When Christ came “the commonwealth” was abolished, and there was nothing put in its place. The Church remained. There was no external covenant, nor promises of external blessings, on condition of external rites and subjection. There was a spiritual society with spiritual promises, on the condition of faith in Christ. In no part of the New Testament is any other condition of membership in the Church prescribed than that contained in the answer of Philip to the eunuch who desired baptism: “If thou believest with all thine heart, thou mayest. And he answered and said, I believe that Jesus Christ is the Son of God.” (Acts viii. 37)

The Visibility of the Church (1853, 1878)

Covenant of Circumcision Covenant is the Covenant of Grace

But if we’re talking about infant baptism, then things change…

Our written constitution, so to speak, dates from the father of the faithful.

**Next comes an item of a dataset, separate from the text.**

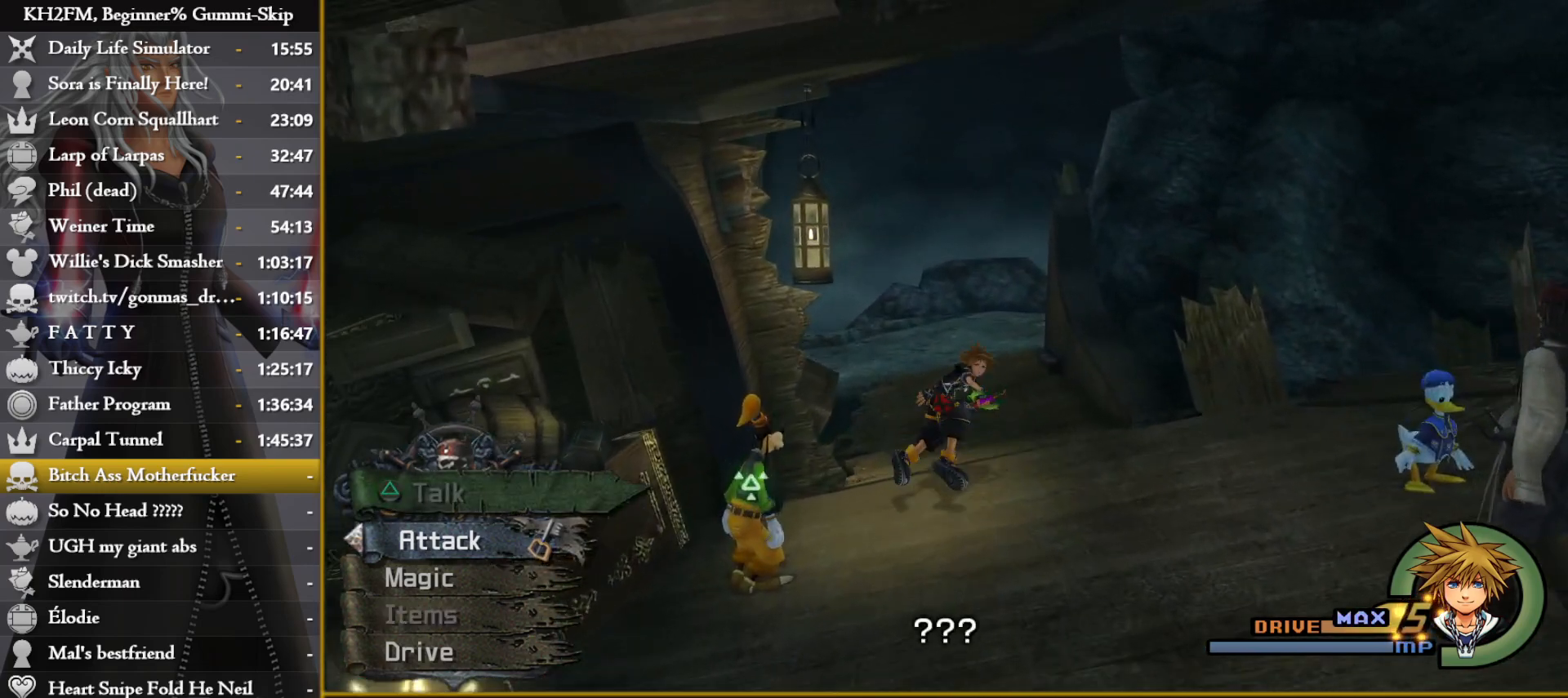
{"buttons": ["CROSS"], "left_stick": "center", "right_stick": "center", "events": [[400, "DPAD_DOWN", "down"], [467, "CROSS", "down"], [500, "DPAD_DOWN", "up"]]}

God made a covenant with Abraham… The covenant was the covenant of grace and the parties were Abraham and those whom Abraham represented… Infants are in this sense members of the Church, because circumcision was a sign and seal of the covenant of grace… It is said that it was the seal of the national covenant made with Abraham; that it was intended to mark the nationality of his descendants, and to secure their interest in the national promises made to the patriarch… It has already been proved that the covenant of God with Abraham in reference to Christ was the covenant of grace and that circumcision was a seal of that covenant. 1. Because no man could be a Jew without professing to embrace the covenant with Abraham which referred to Christ. The Bible does not distinguish two Abrahamic covenants… That circumcision was the badge of this covenant in its spiritual, as well as in its temporal aspect, is obvious, because the two were united as the soul and body in man… No man could be circumcised with exclusive reference to the national covenant. He could not enroll himself among the children of Abraham, and claim as one of his descendants a part of the national inheritance, without at the same time entering into covenant with God… By being a Jew, he professed the whole Jewish faith… No man was ever circumcised in obedience to the command given to Abraham who did not thereby profess faith[.]
The Church Membership of Infants (1858)

 

[U]nder the old economy the Church and State were identical. No man could be a member of the one without being a member of the other… If, therefore, circumcision was a sign and seal of membership in the Hebrew nation, it was a sign and seal of membership in the Hebrew Church. All this arose from the nature of God’s covenant with Abraham. In that covenant, as we have seen, were included both national and religious promisesThis is really the turning point in the controversy concerning infant church-membership.
Systematic Theology III.XX.10

Hodge cannot have his cake and eat it too. He must pick one or the other.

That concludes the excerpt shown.